[EXTRACT TO READ]

%%

I’m lucky enough to have a close friend named Sophie who lives in the Cotswolds. I didn’t know how beautiful this part of the world was until I came to visit her last year. I have known her for over 20 years. We met when we both lived in Saigon, Vietnam in 1994. She and her family are among the most lovely people I know. They are like family to me. They are also so very English, which means they are proper yet welcoming. And they are all smart enough to have left the hustle and bustle of London behind to find cozy homes in this incredible English countryside known as the Cotswolds.
I managed to sit down and reflect during my trip this past June about what the Cotswolds mean to me. Here goes…
It means a cradling quiet nestled behind thick stone walls in Sophie’s cottage. A cottage called Windrush, named after the river beside it.
A river that rushes beneath a small stone bridge. A bridge that sits at the mouth of Burford’s high street. A street that slopes, cars snaking up it’s narrow passage past the inviting flowers and pints of ale held over wooden tables at the Cotswolds Arms, where I stand to admire the Shakespearean buildings.
The buildings that line Burford’s high street could tell such stories, each one more historical and adorable than the next. I want to live in each, I want to curl up inside each one and nap and sip tea and hear it’s full story.
The sense of constancy here blows my mind. I feel it has all been standing here like this since time began. I also feel without any doubt that it will never, ever change.
In the heart of town lies Huffkins tea shop, which is the spot I took my teenagers in a jet lagged haze last June. One year later, to the day, it is where I meet up with my old boss from London, to have a photo-album filled reunion and walk down memory lane.
The Mermaid Pub sits just below Huffkins with it’s pretty leaded windows and I’m drawn toward it, as the live music still rings in my ears from last year’s fun night spent within it’s embrace.
The little 3 French Hens chotskies shop makes me laugh out loud each time I enter, with it’s funny little sayings for sale.
The Cotswolds also mean poppy fields to run or walk in with Sophie around Swinbrook on damp trodden paths with farm gates made of wood and iron to open and close carefully. It means my travel-tired eyes relaxing as they settle on the distant horizons of rolling green fields with gated pastures of sheep and sunflowers.
It means mud, the kind I feel grateful for, on my shins and sneakers after the rain set in on our walk. It means lichen-licked stone barns and that damp smell that makes me think of grandma’s house in Bermuda.
The sheep stand stockstill and cock their heads up as we walk by. I feel rooted and yet rootless, amid a scene from 200 years ago. I wish I could stay right here forever in this green space, in this feeling of peace and simplicity. I celebrate it in my mind by singing and dancing through the field and scenery a la Julie Andrews, only my voice is even better.

%%

Set down, word for word, everything in the Cotswolds reflection above from "I’m lucky enough" down to "as the Cotswolds.".

[INFORMATION PROVIDED]
%%

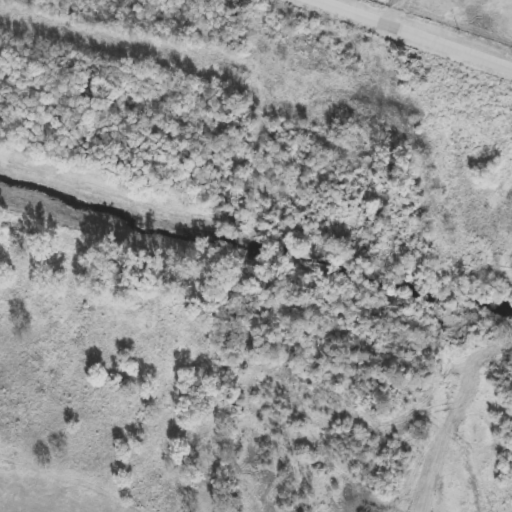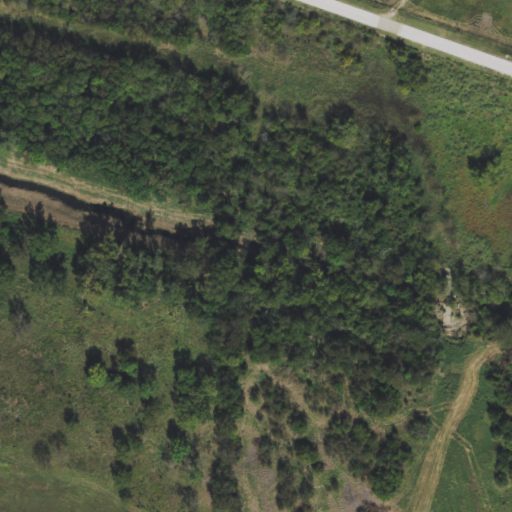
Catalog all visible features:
road: (424, 30)
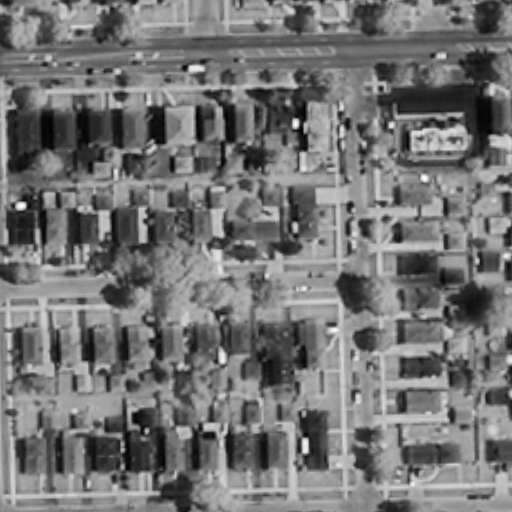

%%

[EXERCISE OUTPUT]
I’m lucky enough to have a close friend named Sophie who lives in the Cotswolds. I didn’t know how beautiful this part of the world was until I came to visit her last year. I have known her for over 20 years. We met when we both lived in Saigon, Vietnam in 1994. She and her family are among the most lovely people I know. They are like family to me. They are also so very English, which means they are proper yet welcoming. And they are all smart enough to have left the hustle and bustle of London behind to find cozy homes in this incredible English countryside known as the Cotswolds.